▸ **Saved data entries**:
Segment Open
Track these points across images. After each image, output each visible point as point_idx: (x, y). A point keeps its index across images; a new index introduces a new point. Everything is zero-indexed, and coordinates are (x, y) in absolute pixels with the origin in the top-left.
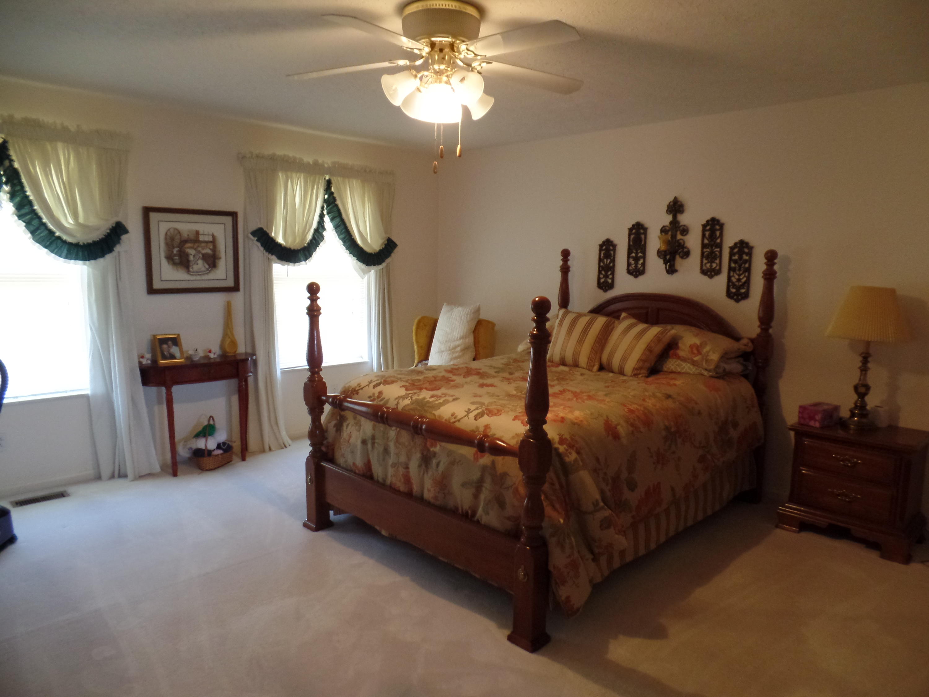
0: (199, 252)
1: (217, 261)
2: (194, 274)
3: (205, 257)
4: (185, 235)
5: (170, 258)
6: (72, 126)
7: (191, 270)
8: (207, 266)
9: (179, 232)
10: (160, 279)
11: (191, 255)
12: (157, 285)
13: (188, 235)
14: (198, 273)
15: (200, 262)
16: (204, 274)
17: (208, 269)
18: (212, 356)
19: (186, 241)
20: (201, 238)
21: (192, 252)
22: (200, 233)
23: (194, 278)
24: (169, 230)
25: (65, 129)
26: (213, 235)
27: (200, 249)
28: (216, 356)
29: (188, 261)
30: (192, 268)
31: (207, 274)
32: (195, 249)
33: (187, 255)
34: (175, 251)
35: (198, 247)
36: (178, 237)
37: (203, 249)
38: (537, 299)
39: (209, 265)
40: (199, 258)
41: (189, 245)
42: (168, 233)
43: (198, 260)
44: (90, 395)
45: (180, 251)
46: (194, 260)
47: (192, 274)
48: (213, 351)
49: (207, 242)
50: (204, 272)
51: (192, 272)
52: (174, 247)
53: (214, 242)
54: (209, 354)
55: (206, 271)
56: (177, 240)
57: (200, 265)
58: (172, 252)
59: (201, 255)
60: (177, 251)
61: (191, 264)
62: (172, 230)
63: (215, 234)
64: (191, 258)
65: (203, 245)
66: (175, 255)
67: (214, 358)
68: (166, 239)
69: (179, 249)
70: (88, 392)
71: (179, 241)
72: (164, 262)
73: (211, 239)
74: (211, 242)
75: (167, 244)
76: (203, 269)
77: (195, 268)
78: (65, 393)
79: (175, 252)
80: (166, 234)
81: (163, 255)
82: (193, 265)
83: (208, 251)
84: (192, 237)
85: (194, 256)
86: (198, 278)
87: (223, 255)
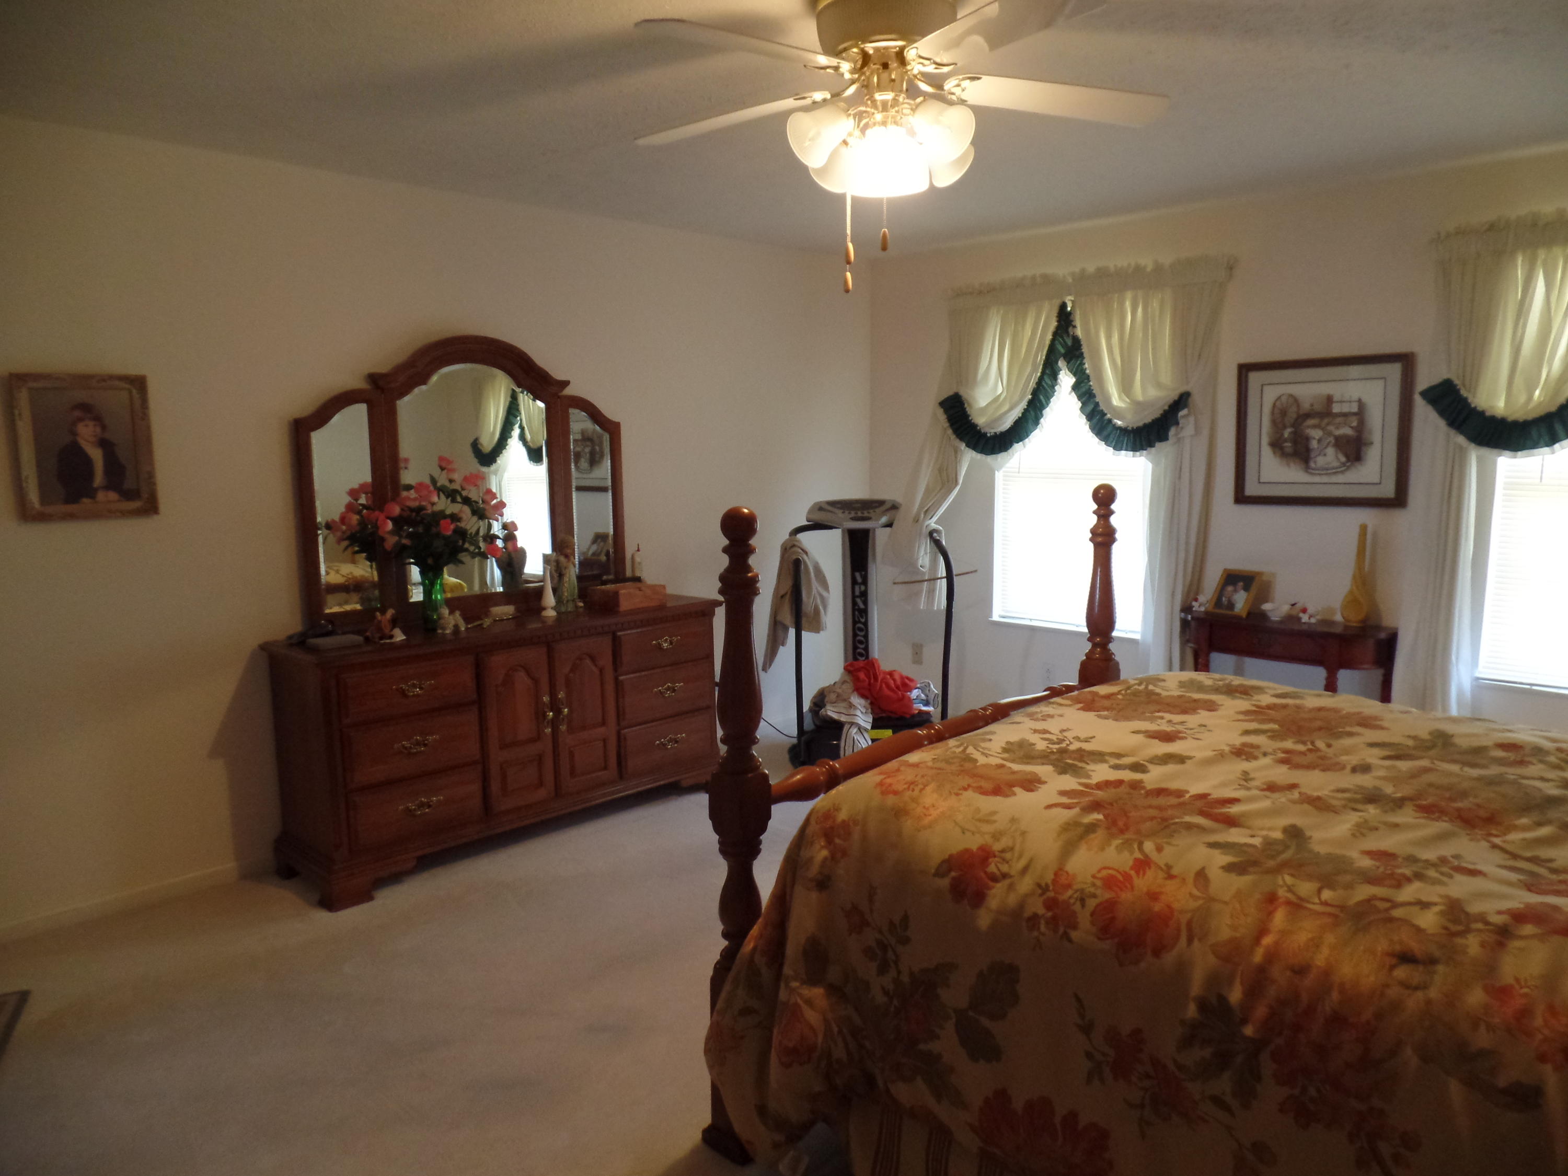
0: (1330, 434)
1: (1364, 449)
2: (1317, 472)
3: (1341, 443)
4: (1306, 406)
5: (1276, 445)
6: (1147, 262)
7: (1312, 465)
8: (1343, 459)
9: (1295, 400)
10: (1257, 480)
11: (1314, 438)
12: (1251, 489)
13: (1312, 405)
14: (1327, 470)
15: (1331, 451)
16: (1335, 473)
17: (1344, 464)
18: (1305, 618)
19: (1308, 416)
20: (1336, 409)
21: (1316, 434)
22: (1335, 399)
23: (1317, 479)
24: (1279, 398)
25: (1138, 269)
26: (1360, 401)
27: (1331, 428)
28: (1313, 620)
29: (1308, 450)
30: (1315, 462)
31: (1342, 472)
32: (1323, 429)
33: (1307, 439)
34: (1287, 433)
35: (1328, 424)
36: (1294, 409)
37: (1337, 428)
38: (746, 511)
39: (1347, 456)
40: (1328, 444)
41: (1311, 422)
42: (1278, 403)
43: (1326, 448)
44: (1140, 642)
45: (1295, 433)
46: (1318, 448)
47: (1313, 472)
48: (1310, 611)
49: (1345, 415)
50: (1337, 468)
51: (1312, 469)
52: (1285, 427)
53: (1361, 412)
54: (1301, 615)
55: (1340, 468)
56: (1292, 415)
57: (1330, 457)
58: (1282, 435)
59: (1332, 439)
60: (1290, 433)
61: (1313, 455)
62: (1284, 399)
63: (1365, 399)
64: (1314, 444)
65: (1339, 420)
66: (1286, 441)
67: (1309, 624)
68: (1273, 413)
69: (1293, 429)
70: (1137, 637)
71: (1295, 416)
72: (1267, 451)
73: (1355, 409)
74: (1355, 414)
75: (1274, 422)
76: (1336, 464)
77: (1321, 461)
78: (1124, 633)
79: (1286, 435)
80: (1274, 406)
81: (1265, 440)
82: (1315, 457)
83: (1347, 431)
84: (1318, 407)
85: (1319, 441)
86: (1325, 479)
87: (1376, 437)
Segment Closed
▸ **Work to be completed**: Please copy out the lines above exactly as they appear, leaving out the pictures.

▸ **Exercise response**:
Track these points across images. After each image, output each visible point as point_idx: (x, y). A point keeps its index across images; a new index introduces a new point. Everything is zero-indexed, and coordinates are (x, y) in absolute pixels with the origin in the top-left.
0: (199, 252)
1: (217, 261)
2: (194, 274)
3: (205, 257)
4: (185, 235)
5: (170, 258)
6: (72, 126)
7: (191, 270)
8: (207, 266)
9: (179, 232)
10: (160, 279)
11: (191, 255)
12: (157, 285)
13: (188, 235)
14: (198, 273)
15: (200, 262)
16: (204, 274)
17: (208, 269)
18: (212, 356)
19: (186, 241)
20: (201, 238)
21: (192, 252)
22: (200, 233)
23: (194, 278)
24: (169, 230)
25: (65, 129)
26: (213, 235)
27: (200, 249)
28: (216, 356)
29: (188, 261)
30: (192, 268)
31: (207, 274)
32: (195, 249)
33: (187, 255)
34: (175, 251)
35: (198, 247)
36: (178, 237)
37: (203, 249)
38: (537, 299)
39: (209, 265)
40: (199, 258)
41: (189, 245)
42: (168, 233)
43: (198, 260)
44: (90, 395)
45: (180, 251)
46: (194, 260)
47: (192, 274)
48: (213, 351)
49: (207, 242)
50: (204, 272)
51: (192, 272)
52: (174, 247)
53: (214, 242)
54: (209, 354)
55: (206, 271)
56: (177, 240)
57: (200, 265)
58: (172, 252)
59: (201, 255)
60: (177, 251)
61: (191, 264)
62: (172, 230)
63: (215, 234)
64: (191, 258)
65: (203, 245)
66: (175, 255)
67: (214, 358)
68: (166, 239)
69: (179, 249)
70: (88, 392)
71: (179, 241)
72: (164, 262)
73: (211, 239)
74: (211, 242)
75: (167, 244)
76: (203, 269)
77: (195, 268)
78: (65, 393)
79: (175, 252)
80: (166, 234)
81: (163, 255)
82: (193, 265)
83: (208, 251)
84: (192, 237)
85: (194, 256)
86: (198, 278)
87: (223, 255)
0: (1330, 434)
1: (1364, 449)
2: (1317, 472)
3: (1341, 443)
4: (1306, 406)
5: (1276, 445)
6: (1147, 262)
7: (1312, 465)
8: (1343, 459)
9: (1295, 400)
10: (1257, 480)
11: (1314, 438)
12: (1251, 489)
13: (1312, 405)
14: (1327, 470)
15: (1331, 451)
16: (1335, 473)
17: (1344, 464)
18: (1305, 618)
19: (1308, 416)
20: (1336, 409)
21: (1316, 434)
22: (1335, 399)
23: (1317, 479)
24: (1279, 398)
25: (1138, 269)
26: (1360, 401)
27: (1331, 428)
28: (1313, 620)
29: (1308, 450)
30: (1315, 462)
31: (1342, 472)
32: (1323, 429)
33: (1307, 439)
34: (1287, 433)
35: (1328, 424)
36: (1294, 409)
37: (1337, 428)
38: (746, 511)
39: (1347, 456)
40: (1328, 444)
41: (1311, 422)
42: (1278, 403)
43: (1326, 448)
44: (1140, 642)
45: (1295, 433)
46: (1318, 448)
47: (1313, 472)
48: (1310, 611)
49: (1345, 415)
50: (1337, 468)
51: (1312, 469)
52: (1285, 427)
53: (1361, 412)
54: (1301, 615)
55: (1340, 468)
56: (1292, 415)
57: (1330, 457)
58: (1282, 435)
59: (1332, 439)
60: (1290, 433)
61: (1313, 455)
62: (1284, 399)
63: (1365, 399)
64: (1314, 444)
65: (1339, 420)
66: (1286, 441)
67: (1309, 624)
68: (1273, 413)
69: (1293, 429)
70: (1137, 637)
71: (1295, 416)
72: (1267, 451)
73: (1355, 409)
74: (1355, 414)
75: (1274, 422)
76: (1336, 464)
77: (1321, 461)
78: (1124, 633)
79: (1286, 435)
80: (1274, 406)
81: (1265, 440)
82: (1315, 457)
83: (1347, 431)
84: (1318, 407)
85: (1319, 441)
86: (1325, 479)
87: (1376, 437)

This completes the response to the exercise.